Now, as a candidate to the permanent diaconate, Michael hopes that the skills he learnt in medical practice and pastoral care will enhance his new call to ministry.
“The Gospel is becoming more important and more at the heart of everything I do,” Michael told Catholic Outlook.
“When you are ordained as a deacon, you are ordained as a herald of the Gospel. You are ordained to serve the Gospel in communion with the Bishop by believing what you read, teaching what you believe and practising what you teach.”
Michael was admitted to candidacy to the permanent diaconate by Bishop Vincent Long OFM Conv, Bishop of Parramatta, during Mass at his home parish of Our Lady of the Rosary Parish, Kellyville, on 27 September. Joining fellow candidate Dr John Collins, Michael is in the final stages of formation required before being considered for ordination.
Michael is currently serving his pastoral placement at St Patrick’s Parish, Guildford, where he has been for 12 months.
Growing up as a non-Catholic in Malaysia, Michael felt drawn to Christianity throughout his high school education, and developed a devotion to Mary.
“When I was three, my grandfather died, and in the midst of all the ‘busy-ness’ at the funeral, I felt this strange peace, which I then associated with Guanyin, the Chinese Buddhist goddess of mercy.
“I went to a Catholic school for 12 years, and at the end of that time, I came to realise that whilst Guanyin is a principle of Buddhist compassion, in the person of Mother Mary, this principle became human, and a vital part of our salvation history. That was when I heard Mary say to me ‘do whatever he tells you,’ just as she told Jesus at the Wedding of Cana.
“I became a Catholic to follow Jesus under the patronage of Mary, and I took this faith journey into becoming a doctor.”
Michael credits praying a novena to Our Lady of Perpetual Succour at St Peter Julian’s Catholic Church, Haymarket, for his entry into medical studies.
“On the day of enrolment at Uni, my name had been transferred to my first preference, which was medicine. So I went back and put a note of thanksgiving in the petitions box.
“The next week, I went to Mass, and the Gospel reading was of Jesus healing the Ten Lepers. The priest preaching emphasised the importance of giving thanks for favours received, not just to those present, but also confirmed me in my vocation as a Catholic doctor.
“It is important to give thanks and not just constantly ask Our Lady for favours from the Lord.”
Michael worked as a GP until his retirement five years ago when he began his formation.
In 2005 and 2006, he became involved in palliative care, where, in caring for the dying, the first seeds were sown for his eventual decision that he was called to serve the community as a deacon.
“I had an interest in palliative care that came from this call to serve the poor, the sick and the dying, and to combine technical and professional expertise with an understanding of the pastoral role of accompanying the dying.
“During the euthanasia debate, I saw a real need to not just advocate against euthanasia, but to promote the compassionate care of the dying based on Gospel love for the sick and dying.”
Ultimately, Michael decided to retire so he could focus on the formation of Catholic healthcare professionals in ways to help the dying come to be at peace with the process and to help them live in hope in the face of death.

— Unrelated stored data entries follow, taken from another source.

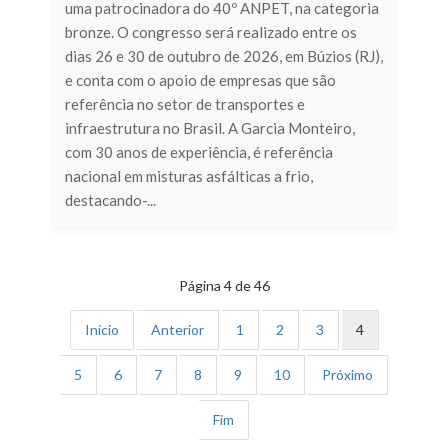
uma patrocinadora do 40º ANPET, na categoria
bronze. O congresso será realizado entre os
dias 26 e 30 de outubro de 2026, em Búzios (RJ),
e conta com o apoio de empresas que são
referência no setor de transportes e
infraestrutura no Brasil. A Garcia Monteiro,
com 30 anos de experiência, é referência
nacional em misturas asfálticas a frio,
destacando-...
Página 4 de 46
Início
Anterior
1
2
3
4
5
6
7
8
9
10
Próximo
Fim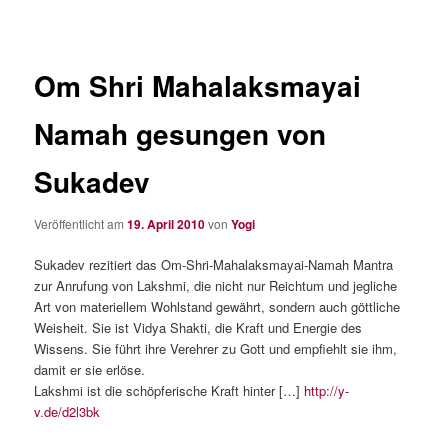
Om Shri Mahalaksmayai
Namah gesungen von
Sukadev
Veröffentlicht am
19. April 2010
von
Yogi
Sukadev rezitiert das Om-Shri-Mahalaksmayai-Namah Mantra
zur Anrufung von Lakshmi, die nicht nur Reichtum und jegliche
Art von materiellem Wohlstand gewährt, sondern auch göttliche
Weisheit. Sie ist Vidya Shakti, die Kraft und Energie des
Wissens. Sie führt ihre Verehrer zu Gott und empfiehlt sie ihm,
damit er sie erlöse.
Lakshmi ist die schöpferische Kraft hinter […]
http://y-
v.de/d2l3bk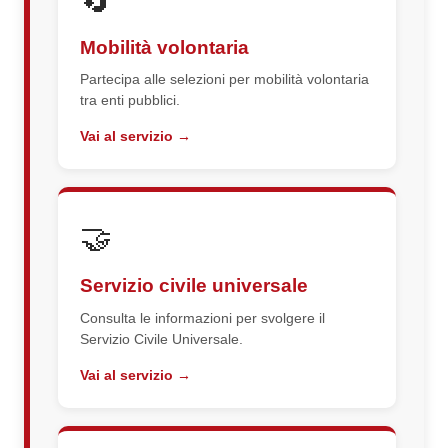
🔄
Mobilità volontaria
Partecipa alle selezioni per mobilità volontaria
tra enti pubblici.
Vai al servizio →
🤝
Servizio civile universale
Consulta le informazioni per svolgere il
Servizio Civile Universale.
Vai al servizio →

“I decided that I was best focussing on this aspect of faith accompaniment as a deacon rather than as a doctor.”
Michael was first introduced to the diaconate program when he and Annette, his wife of 40 years, became parishioners of St Patrick’s Church, Blacktown. Their parish priest Fr Arthur Cook, the director of diaconate formation at the time, would speak of the program during parish meetings.

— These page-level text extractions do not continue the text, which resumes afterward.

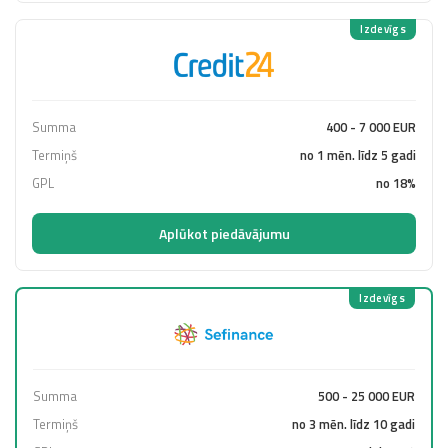
Izdevīgs
Summa
400 - 7 000 EUR
Termiņš
no 1 mēn. līdz 5 gadi
GPL
no 18%
Aplūkot piedāvājumu
Izdevīgs
Summa
500 - 25 000 EUR
Termiņš
no 3 mēn. līdz 10 gadi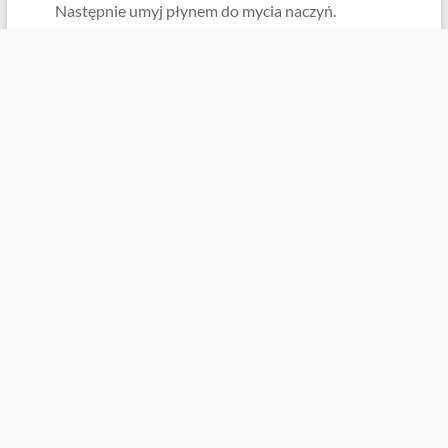
Następnie umyj płynem do mycia naczyń.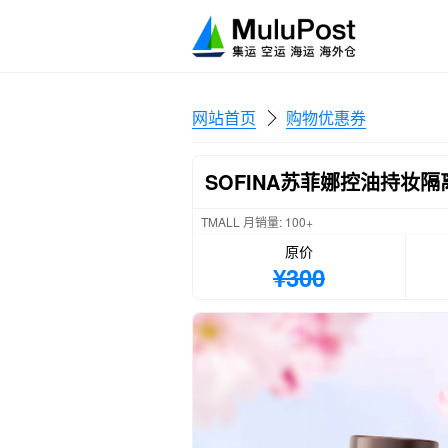
网站首页
购物优惠券
SOFINA苏菲娜控油持妆
TMALL 月销量: 100+
原价
¥300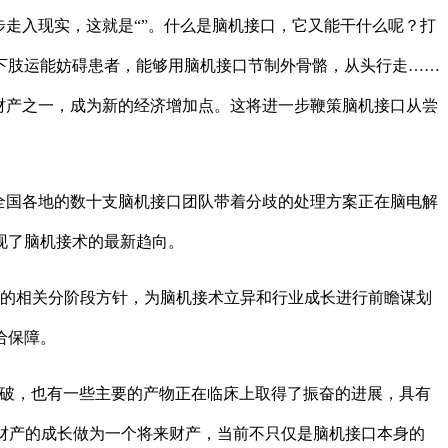
走入现实，这就是“”。什么是脑机接口，它又能干什么呢？打
下肢运能妨碍患者，能够用脑机接口节制外骨骼，从头行走……
财产之一，成为新的经济增加点。这将进一步鞭策脑机接口从尝
全国各地的数十支脑机接口团队带着分歧的处理方案正在脑电解
现了脑机接术的最新趋向。
0年的相关分阶段方针，为脑机接术立异和行业成长进行前瞻谋划
给保障。
破，也有一些主要的产物正在临床上取得了振奋的进展，具有
财产的成长做为一个将来财产，当前不只仅是脑机接口本身的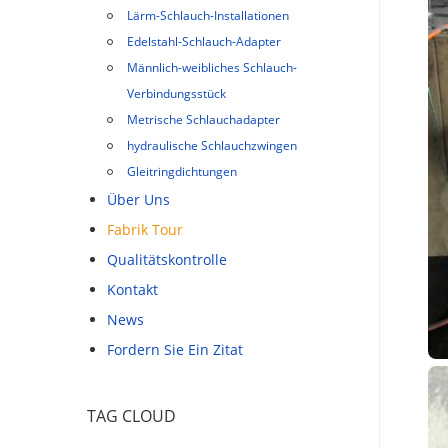
Lärm-Schlauch-Installationen
Edelstahl-Schlauch-Adapter
Männlich-weibliches Schlauch-
Verbindungsstück
Metrische Schlauchadapter
hydraulische Schlauchzwingen
Gleitringdichtungen
Über Uns
Fabrik Tour
Qualitätskontrolle
Kontakt
News
Fordern Sie Ein Zitat
TAG CLOUD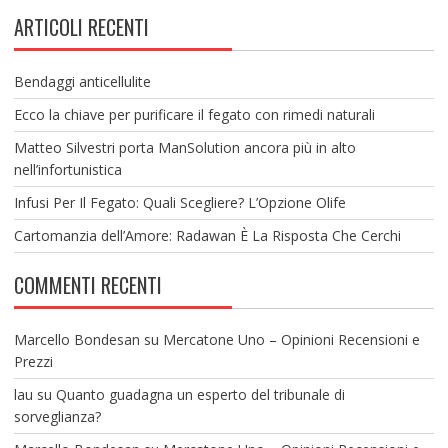
ARTICOLI RECENTI
Bendaggi anticellulite
Ecco la chiave per purificare il fegato con rimedi naturali
Matteo Silvestri porta ManSolution ancora più in alto
nell’infortunistica
Infusi Per Il Fegato: Quali Scegliere? L’Opzione Olife
Cartomanzia dell’Amore: Radawan È La Risposta Che Cerchi
COMMENTI RECENTI
Marcello Bondesan
su
Mercatone Uno – Opinioni Recensioni e
Prezzi
lau
su
Quanto guadagna un esperto del tribunale di
sorveglianza?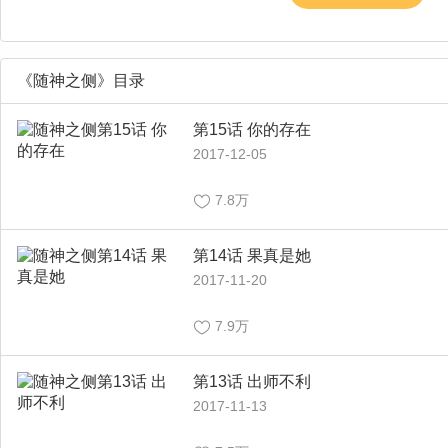
《随神之侧》目录
第15话 你的存在
2017-12-05
7.8万
第14话 果真是她
2017-11-20
7.9万
第13话 出师不利
2017-11-13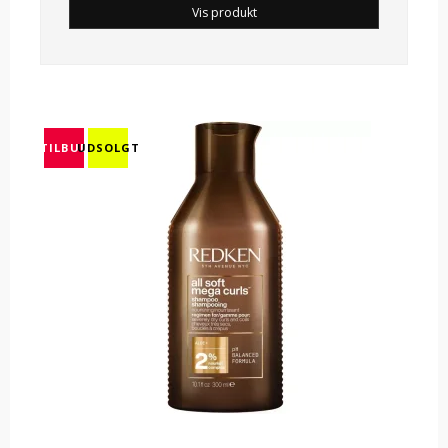
Vis produkt
TILBUD
UDSOLGT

Michael was also inspired after meeting the late Deacon James Phelan, a member of the palliative care team at Mt Druitt Hospital.
“He [Deacon James] struck me as a holy man in many ways, and a very pastoral presence. He brought a pastoral dimension to the palliative care team. It’s sown a few seeds and laid the ground for when I decided to become a deacon myself.”

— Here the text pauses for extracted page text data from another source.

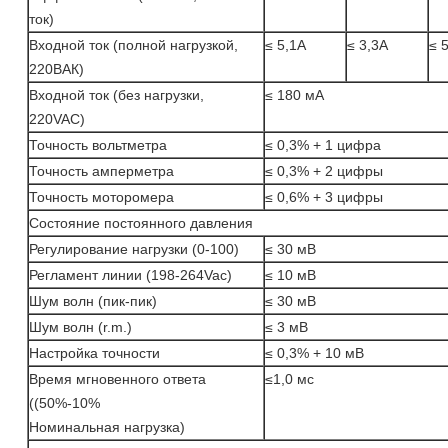
ток)
Входной ток (полной нагрузкой,
≤ 5,1A
≤ 3,3A
≤ 
220ВАК)
Входной ток (без нагрузки,
≤ 180 мА
220VAC)
Точность вольтметра
≤ 0,3% + 1 цифра
Точность амперметра
≤ 0,3% + 2 цифры
Точность моторомера
≤ 0,6% + 3 цифры
Состояние постоянного давления
Регулирование нагрузки (0-100)
≤ 30 мВ
Регламент линии (198-264Vac)
≤ 10 мВ
Шум волн (пик-пик)
≤ 30 мВ
Шум волн (r.m.)
≤ 3 мВ
Настройка точности
≤ 0,3% + 10 мВ
Время мгновенного ответа
≤1,0 мс
((50%-10%
Номинальная нагрузка)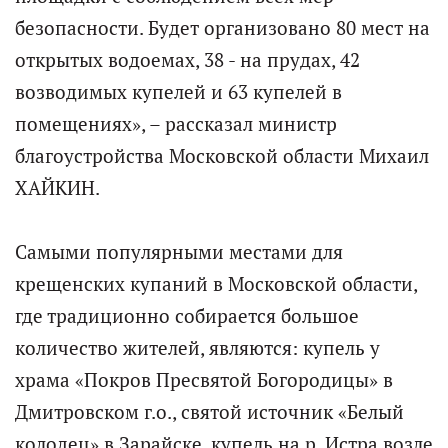
безопасности. Будет организовано 80 мест на
открытых водоемах, 38 - на прудах, 42
возводимых купелей и 63 купелей в
помещениях», – рассказал министр
благоустройства Московской области Михаил
ХАЙКИН.
Самыми популярными местами для
крещенских купаний в Московской области,
где традиционно собирается большое
количество жителей, являются: купель у
храма «Покров Пресвятой Богородицы» в
Дмитровском г.о., святой источник «Белый
колодец» в Зарайске, купель на р. Истра возле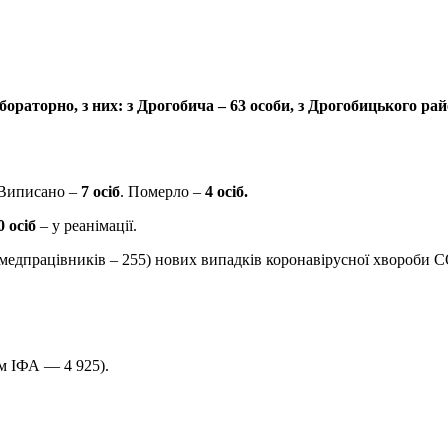
аторно, з них: з Дрогобича – 63 особи, з Дрогобицького району 
 Виписано –
7 осіб
. Померло –
4 осіб.
0 осіб
– у реанімації.
, медпрацівників – 255) нових випадків коронавірусної хвороби 
м ІФА — 4 925).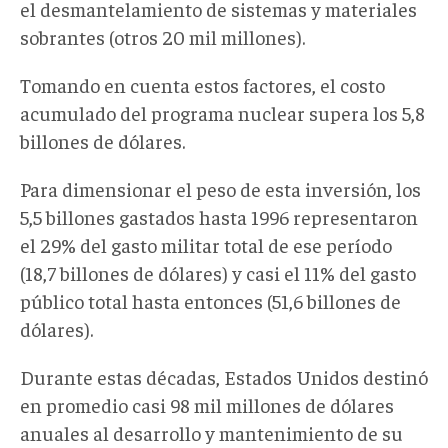
el desmantelamiento de sistemas y materiales
sobrantes (otros 20 mil millones).
Tomando en cuenta estos factores, el costo
acumulado del programa nuclear supera los 5,8
billones de dólares.
Para dimensionar el peso de esta inversión, los
5,5 billones gastados hasta 1996 representaron
el 29% del gasto militar total de ese período
(18,7 billones de dólares) y casi el 11% del gasto
público total hasta entonces (51,6 billones de
dólares).
Durante estas décadas, Estados Unidos destinó
en promedio casi 98 mil millones de dólares
anuales al desarrollo y mantenimiento de su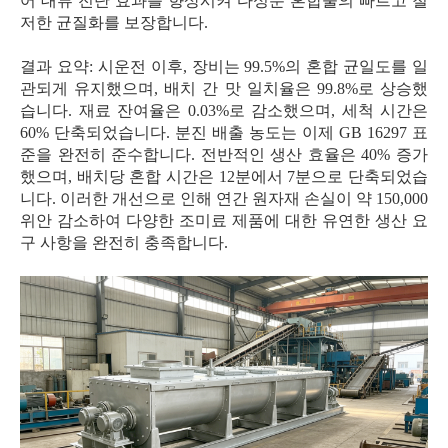
어 대류 전단 효과를 향상시켜 다성분 혼합물의 빠르고 철
저한 균질화를 보장합니다.
결과 요약: 시운전 이후, 장비는 99.5%의 혼합 균일도를 일
관되게 유지했으며, 배치 간 맛 일치율은 99.8%로 상승했
습니다. 재료 잔여율은 0.03%로 감소했으며, 세척 시간은
60% 단축되었습니다. 분진 배출 농도는 이제 GB 16297 표
준을 완전히 준수합니다. 전반적인 생산 효율은 40% 증가
했으며, 배치당 혼합 시간은 12분에서 7분으로 단축되었습
니다. 이러한 개선으로 인해 연간 원자재 손실이 약 150,000
위안 감소하여 다양한 조미료 제품에 대한 유연한 생산 요
구 사항을 완전히 충족합니다.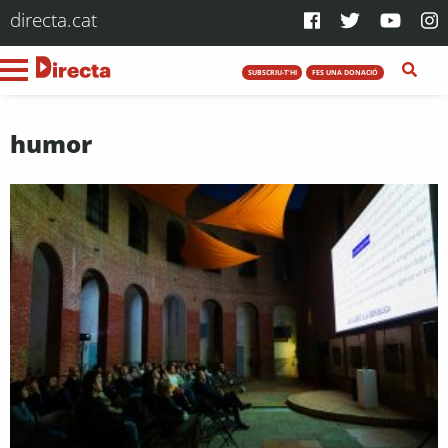
directa.cat
SUBSCRIU-T'HI
FES UNA DONACIÓ
humor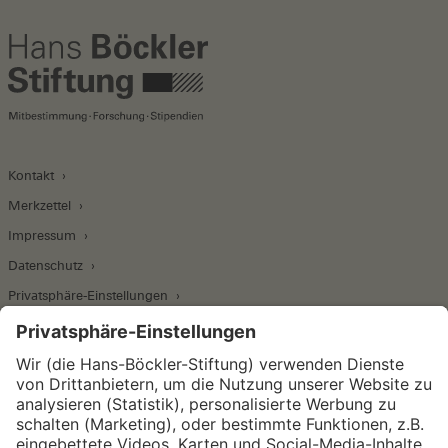
Kontakt
Merkzettel
Impressum
Datenschutz
Privatsphäre-Einstellungen
Wirtschafts- und Sozialwissenschaftliches Institut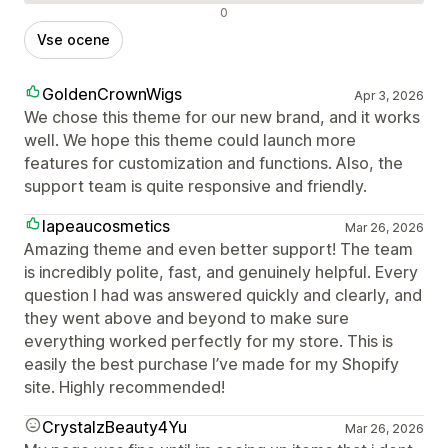
Negativne ocene
0
Vse ocene
GoldenCrownWigs
Apr 3, 2026
We chose this theme for our new brand, and it works
well. We hope this theme could launch more
features for customization and functions. Also, the
support team is quite responsive and friendly.
lapeaucosmetics
Mar 26, 2026
Amazing theme and even better support! The team
is incredibly polite, fast, and genuinely helpful. Every
question I had was answered quickly and clearly, and
they went above and beyond to make sure
everything worked perfectly for my store. This is
easily the best purchase I’ve made for my Shopify
site. Highly recommended!
CrystalzBeauty4Yu
Mar 26, 2026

Once ordained, Michael is looking forward to being a link between the Church and the medical sector.
“I’m looking forward to working with different parts of the Catholic Church, like Catholic Health Australia, the hospital chaplaincies in the Diocese of Parramatta, the Catholic Medical Association and also the parish councils and priests.
“I see myself in a bridge-builder role, whether it’s speaking to Catholic professionals, or to young people in a parish.
“I want to be able to link them together so that the whole is greater than the sum of its parts.”